The 28-member Columbine Memorial Committee worked for three years on the design. It will feature an inner “Ring of Remembrance” with testimonials to each of the 13 victims and an outer “Ring of Healing” with additional quotes and text.

Bob Easton, the chairman of the committee, said in a statement that the panel would now seek to raise the estimated $3 million to build the memorial.

—Ann Bradley

Tiger Woods Donates $5 Million To Build Learning Center in Calif.

Tiger Woods plans to spend $5 million for an education center that will open next fall in California.

The $25 million Tiger Woods Learning Center will be open 12 hours a day and offer academic tutoring in mathematics, language arts, and science. Self-esteem and character-development classes also will be offered.

Located at the H.G. “Dad” Miller Golf Course in Anaheim, the center will be next to a 23-acre site that will be used for golf instruction.

Mr. Woods, who at age 27 is already the world’s most recognizable and successful professional golfer, was a member of the Western High School golf team in Anaheim during the 1990s.

The center will open under the auspices of the Tiger Woods Foundation, an organization established in 1996 by Mr. Woods and his father. Officials plan a campaign to raise money to cover the remainder of the costs.

—John Gehring

Mass. Charges Students With Civil Rights Violations

Ten Boston middle school students are the subject of a civil rights complaint filed by the Massachusetts attorney general, who alleges that they attacked fellow students because of their race and ethnicity.

The accused—seven black girls, one Hispanic girl, and two black boys all between the ages of 12 and 14— allegedly ganged up on and verbally and physically assaulted other students, including a white girl, two Afghan girls, and a girl from Liberia.
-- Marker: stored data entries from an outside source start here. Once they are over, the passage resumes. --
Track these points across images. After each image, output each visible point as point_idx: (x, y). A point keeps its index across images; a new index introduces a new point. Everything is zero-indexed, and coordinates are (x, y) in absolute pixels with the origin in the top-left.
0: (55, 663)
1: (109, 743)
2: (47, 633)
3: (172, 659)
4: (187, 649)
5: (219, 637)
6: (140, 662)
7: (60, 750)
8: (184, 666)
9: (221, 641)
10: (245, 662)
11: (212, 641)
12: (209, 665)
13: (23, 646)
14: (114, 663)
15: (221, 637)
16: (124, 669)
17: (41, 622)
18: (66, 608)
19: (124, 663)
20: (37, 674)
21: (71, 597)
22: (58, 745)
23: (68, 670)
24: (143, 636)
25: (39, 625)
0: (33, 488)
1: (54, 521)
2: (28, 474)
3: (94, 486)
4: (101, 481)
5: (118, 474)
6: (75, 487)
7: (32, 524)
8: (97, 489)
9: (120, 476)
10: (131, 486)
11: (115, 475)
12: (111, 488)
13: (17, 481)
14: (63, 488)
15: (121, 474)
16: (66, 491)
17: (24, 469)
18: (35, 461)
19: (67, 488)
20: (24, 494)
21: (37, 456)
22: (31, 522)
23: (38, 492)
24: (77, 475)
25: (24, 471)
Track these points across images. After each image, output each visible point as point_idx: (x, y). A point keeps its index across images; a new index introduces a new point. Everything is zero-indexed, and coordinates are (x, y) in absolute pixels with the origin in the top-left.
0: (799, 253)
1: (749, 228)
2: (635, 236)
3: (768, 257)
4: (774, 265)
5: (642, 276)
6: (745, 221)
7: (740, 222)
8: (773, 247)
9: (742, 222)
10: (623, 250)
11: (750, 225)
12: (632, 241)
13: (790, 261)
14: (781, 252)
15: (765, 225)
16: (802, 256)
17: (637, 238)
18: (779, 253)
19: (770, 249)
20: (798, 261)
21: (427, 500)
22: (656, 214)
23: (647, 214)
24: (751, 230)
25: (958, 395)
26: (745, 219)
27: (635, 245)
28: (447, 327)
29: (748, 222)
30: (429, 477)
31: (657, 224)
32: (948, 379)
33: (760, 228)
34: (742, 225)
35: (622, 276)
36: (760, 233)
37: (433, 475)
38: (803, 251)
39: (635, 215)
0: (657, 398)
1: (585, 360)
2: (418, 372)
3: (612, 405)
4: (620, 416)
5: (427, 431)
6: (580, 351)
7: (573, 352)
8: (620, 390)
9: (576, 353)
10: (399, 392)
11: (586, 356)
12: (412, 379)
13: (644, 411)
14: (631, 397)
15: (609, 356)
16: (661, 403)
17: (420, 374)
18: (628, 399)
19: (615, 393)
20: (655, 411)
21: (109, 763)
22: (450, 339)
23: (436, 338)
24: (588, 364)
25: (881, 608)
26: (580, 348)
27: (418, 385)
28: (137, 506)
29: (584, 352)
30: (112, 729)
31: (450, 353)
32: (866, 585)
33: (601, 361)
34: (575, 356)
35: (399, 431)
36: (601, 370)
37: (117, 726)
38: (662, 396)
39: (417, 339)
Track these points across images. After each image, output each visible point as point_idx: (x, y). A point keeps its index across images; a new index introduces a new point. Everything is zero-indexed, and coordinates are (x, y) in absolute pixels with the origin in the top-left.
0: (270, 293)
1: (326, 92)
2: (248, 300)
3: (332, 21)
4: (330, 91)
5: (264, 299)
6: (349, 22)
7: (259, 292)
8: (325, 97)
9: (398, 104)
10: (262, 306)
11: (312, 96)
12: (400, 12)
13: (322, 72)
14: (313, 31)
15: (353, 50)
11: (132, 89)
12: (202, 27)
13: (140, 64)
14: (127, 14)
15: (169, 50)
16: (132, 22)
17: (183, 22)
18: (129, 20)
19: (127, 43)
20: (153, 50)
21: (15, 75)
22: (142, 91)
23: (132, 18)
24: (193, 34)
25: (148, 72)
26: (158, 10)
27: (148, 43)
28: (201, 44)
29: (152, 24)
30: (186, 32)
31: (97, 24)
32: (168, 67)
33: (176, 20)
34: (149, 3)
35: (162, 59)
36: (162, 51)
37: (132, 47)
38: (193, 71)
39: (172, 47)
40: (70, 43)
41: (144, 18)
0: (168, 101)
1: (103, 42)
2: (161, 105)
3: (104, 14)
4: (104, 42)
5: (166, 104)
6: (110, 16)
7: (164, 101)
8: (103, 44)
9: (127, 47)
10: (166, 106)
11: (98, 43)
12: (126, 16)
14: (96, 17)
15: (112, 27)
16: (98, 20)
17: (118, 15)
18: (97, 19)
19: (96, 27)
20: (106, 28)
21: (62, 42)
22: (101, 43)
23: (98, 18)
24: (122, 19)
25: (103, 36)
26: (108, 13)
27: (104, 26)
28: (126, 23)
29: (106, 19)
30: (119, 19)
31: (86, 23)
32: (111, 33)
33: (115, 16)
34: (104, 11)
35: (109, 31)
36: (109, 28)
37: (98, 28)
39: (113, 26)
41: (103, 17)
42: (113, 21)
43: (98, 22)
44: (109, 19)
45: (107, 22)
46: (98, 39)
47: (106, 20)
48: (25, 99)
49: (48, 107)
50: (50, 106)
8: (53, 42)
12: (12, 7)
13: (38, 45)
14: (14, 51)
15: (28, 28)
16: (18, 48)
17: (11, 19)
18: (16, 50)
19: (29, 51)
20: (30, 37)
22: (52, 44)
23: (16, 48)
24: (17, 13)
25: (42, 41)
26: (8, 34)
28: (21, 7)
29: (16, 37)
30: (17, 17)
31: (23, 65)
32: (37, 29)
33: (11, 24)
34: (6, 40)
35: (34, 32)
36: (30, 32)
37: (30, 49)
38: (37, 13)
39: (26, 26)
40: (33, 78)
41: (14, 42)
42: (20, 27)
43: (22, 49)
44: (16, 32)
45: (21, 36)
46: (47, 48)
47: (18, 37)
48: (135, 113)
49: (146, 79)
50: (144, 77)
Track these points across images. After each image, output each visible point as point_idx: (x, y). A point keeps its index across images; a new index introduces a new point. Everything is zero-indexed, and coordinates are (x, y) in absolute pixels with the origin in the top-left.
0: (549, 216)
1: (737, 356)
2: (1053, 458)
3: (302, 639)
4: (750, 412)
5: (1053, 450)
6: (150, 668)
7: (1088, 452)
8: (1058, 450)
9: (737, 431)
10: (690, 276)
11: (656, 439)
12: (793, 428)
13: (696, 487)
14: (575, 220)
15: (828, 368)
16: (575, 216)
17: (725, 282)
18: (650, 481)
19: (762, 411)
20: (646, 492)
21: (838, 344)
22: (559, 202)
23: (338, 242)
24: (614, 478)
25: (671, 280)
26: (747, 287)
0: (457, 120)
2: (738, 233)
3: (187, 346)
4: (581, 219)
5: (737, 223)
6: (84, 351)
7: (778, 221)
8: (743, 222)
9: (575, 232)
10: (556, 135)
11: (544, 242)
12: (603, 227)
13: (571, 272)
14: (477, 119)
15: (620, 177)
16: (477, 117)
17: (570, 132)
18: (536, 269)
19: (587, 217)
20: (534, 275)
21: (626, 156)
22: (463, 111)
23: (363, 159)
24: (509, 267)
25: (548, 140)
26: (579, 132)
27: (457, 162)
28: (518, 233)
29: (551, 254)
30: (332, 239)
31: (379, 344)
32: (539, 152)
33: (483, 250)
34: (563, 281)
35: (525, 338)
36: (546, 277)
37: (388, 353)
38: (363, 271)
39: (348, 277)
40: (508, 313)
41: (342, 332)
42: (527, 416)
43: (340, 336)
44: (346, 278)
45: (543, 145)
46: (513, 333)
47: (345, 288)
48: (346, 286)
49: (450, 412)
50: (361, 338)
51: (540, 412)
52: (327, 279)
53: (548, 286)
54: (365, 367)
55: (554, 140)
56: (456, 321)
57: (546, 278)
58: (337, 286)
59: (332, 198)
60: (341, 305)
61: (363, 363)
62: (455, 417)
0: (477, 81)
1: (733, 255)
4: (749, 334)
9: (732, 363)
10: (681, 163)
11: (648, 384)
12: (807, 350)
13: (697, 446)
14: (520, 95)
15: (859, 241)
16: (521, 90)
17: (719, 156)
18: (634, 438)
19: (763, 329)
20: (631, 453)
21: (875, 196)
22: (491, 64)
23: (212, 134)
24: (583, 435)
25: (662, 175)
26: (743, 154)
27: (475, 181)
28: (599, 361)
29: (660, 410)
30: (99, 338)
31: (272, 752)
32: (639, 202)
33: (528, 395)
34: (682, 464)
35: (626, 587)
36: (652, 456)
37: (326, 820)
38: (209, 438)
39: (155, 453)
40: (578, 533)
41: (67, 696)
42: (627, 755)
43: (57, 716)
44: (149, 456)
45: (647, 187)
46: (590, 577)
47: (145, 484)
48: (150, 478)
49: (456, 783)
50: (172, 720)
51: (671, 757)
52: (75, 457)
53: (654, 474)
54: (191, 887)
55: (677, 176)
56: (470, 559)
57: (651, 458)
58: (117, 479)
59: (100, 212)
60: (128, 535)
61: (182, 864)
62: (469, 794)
A Feb. 27 attack outside the 750-student Grover Cleveland Middle School in the city’s Dorchester section left one of the Afghan students with a broken arm, black eyes, and bruises on her face.

The complaint, filed in Suffolk Superior Court, seeks an injunction that would prohibit the 10 former and current Grover Cleveland students “from assaulting, intimidating, or threatening any person because of their actual or perceived ethnic or racial background.”

The state attorney general’s office also said the alleged assailants face criminal charges.

—Darcia Harris Bowman

ACLU Sues N.M. District Over Teachers’ Suspensions

The American Civil Liberties Union of New Mexico has filed a lawsuit against the Albuquerque school district on behalf of four educators who were suspended last month for posting anti-war messages in their classrooms or offices. (“War Lessons Call for Delicate Balance,” March 26, 2003.)

Filed in U.S. District Court on April 18, the suit alleges that the teachers’ First Amendment rights were violated. It asks for back pay and the removal of letters of reprimand from their employment files.

The teachers at Rio Grande and Highland high schools and a counselor for the district were each suspended for up to several days for violating the district’s policy on handling controversial issues.

The district was in the process of reviewing the teachers’ appeals of the suspensions, according to spokesman Rigo Chavez, who called the lawsuit “unfortunate.”

—Kathleen Kennedy Manzo

Federal Judge Orders District To Allow Clubs to Meet

The school board in Boyd County, Ky., had not decided last week whether to appeal a federal judge’s injunction permitting a Gay-Straight Alliance to meet at the local high school.

U.S. District Judge David Bunning in Ashland ruled on April 18 that Boyd County High School must allow the alliance and other school clubs to start meeting. In December, following weeks of controversy over the club, the school board voted to suspend all clubs in the district. (“Ky. Protests Highlight Increasing Visibility of Gay-Straight Clubs,” Nov. 27, 2002.)

The preliminary injunction was requested by the American Civil Liberties Union, which argued that the ban was an unconstitutional attempt to shut out students who sought to form the gay-straight group and violated state and federal law.

Bill Capehart, the superintendent of the 3,500-student district, said last week that the preliminary injunction expires on June 13, the last day of the school year. The school board is set to discuss whether to appeal the decision at its May 5 meeting.